Een kwartier vroeger
- Op deze klok is het 10 voor half 7.
- De grote wijzer gaat een kwart terug.
- De blauwe cirkel om de klok laat dit zien.
- Waar deze cirkel eindigt, daar eindigt ook de grote wijzer. Deze wijst dan het cijfer 1 aan; gelijk aan 5 minuten.
- De kleine wijzer verplaatst een klein stukje mee.
- Het is een kwartier vroeger.
- Het is 5 over 6.
Hieronder worden nog twee manieren besproken om erachter te komen hoe laat het een kwartier vroeger was.
- 15 minuten
- Een kwartier bestaat uit 15 minuten.
- Op de klok is het 10 voor half 7, wat gelijk is aan 20 minuten over 6. Je ziet dit ook aan de grote wijzer, die de 20 minuten aanwijst.
- Trek je van deze 20 minuten 15 minuten af, dan is het 5 minuten over het hele uur.
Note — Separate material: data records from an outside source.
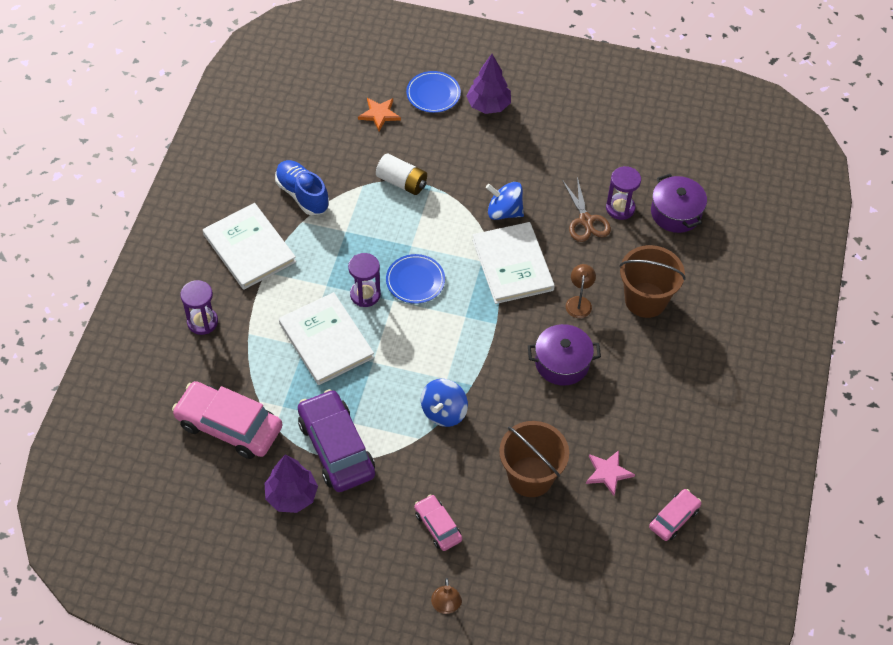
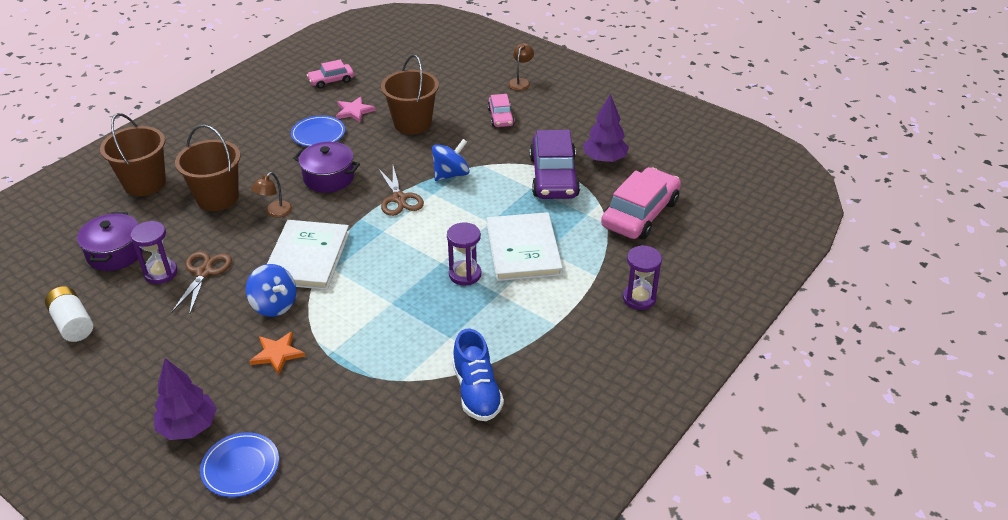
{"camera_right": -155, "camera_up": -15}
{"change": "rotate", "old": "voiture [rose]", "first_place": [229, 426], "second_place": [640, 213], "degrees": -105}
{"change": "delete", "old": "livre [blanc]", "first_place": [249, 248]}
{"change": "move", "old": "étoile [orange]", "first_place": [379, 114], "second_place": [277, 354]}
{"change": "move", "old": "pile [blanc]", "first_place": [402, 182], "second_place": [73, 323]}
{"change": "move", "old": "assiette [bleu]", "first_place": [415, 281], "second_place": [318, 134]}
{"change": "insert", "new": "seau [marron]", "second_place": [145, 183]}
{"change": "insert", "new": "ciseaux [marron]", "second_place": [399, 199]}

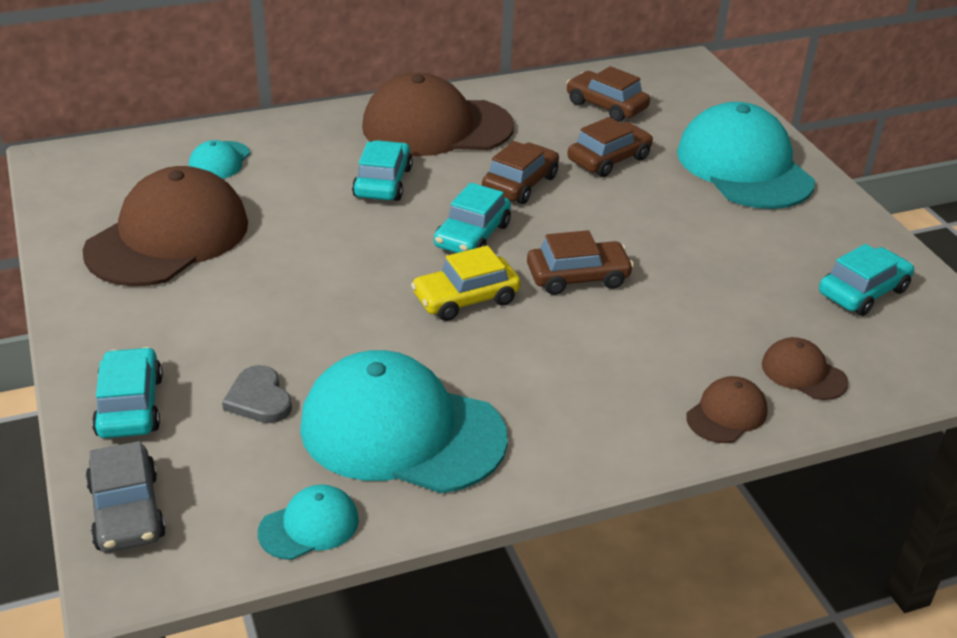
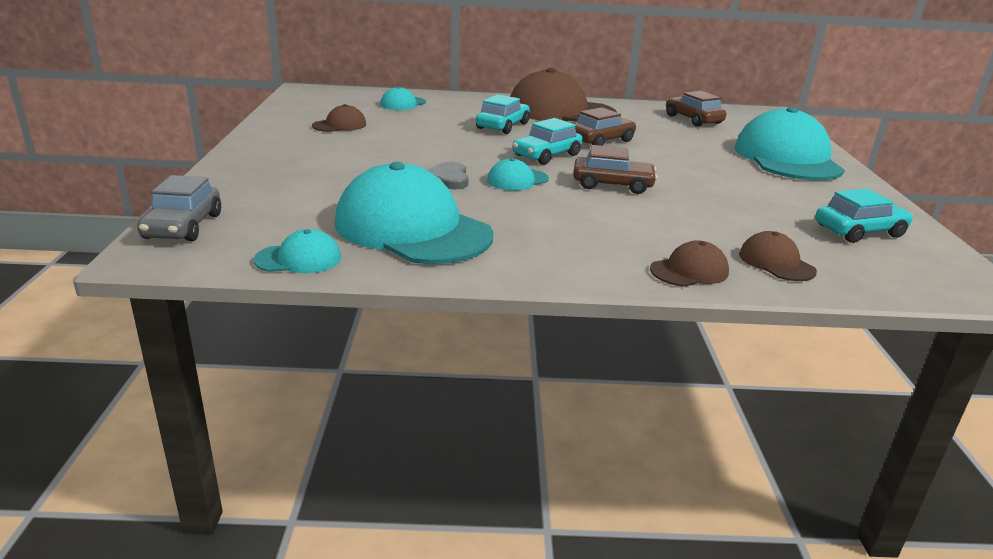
{"camera_right": 20, "camera_up": -10}
{"change": "resize", "old": "casquette [marron]", "first_place": [168, 237], "second_place": [339, 125], "factor": 0.45}
{"change": "delete", "old": "voiture [turquoise]", "first_place": [130, 406]}
{"change": "move", "old": "cœur [gris]", "first_place": [259, 399], "second_place": [448, 179]}
{"change": "replace", "old": "voiture [jaune]", "new": "casquette [turquoise]", "first_place": [466, 299], "second_place": [517, 180]}
{"change": "delete", "old": "voiture [marron]", "first_place": [609, 159]}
- De grote wijzer wijst dan het cijfer 1 aan.
- Het is dan 5 over 6.
Je kunt het kwartier ook terug tellen door sprongen terug te maken van 5 minuten.
Sprongen van 5 minuten
- Op deze klok is het 10 voor half 7.
- Een kwartier bestaat uit 15 minuten. Je moet dus 3 sprongen terug maken van 5 minuten.
- Als je vanaf de plaats van de grote wijzer 3 sprongen terug maakt van 5 minuten, dan wijst de grote wijzer het cijfer 1 aan.
- Het is dan 5 over 6.
Een kwartier vroeger
- De grote wijzer gaat een kwart (kwartier) terug.
- De kleine wijzer verplaatst ook een klein stukje terug.
- Je kunt 15 minuten terug tellen.
- Je kunt sprongen maken van 5 minuten, tot je bij 15 bent. Welk cijfer wijst de grote wijzer dan aan? Hoe laat is het dan?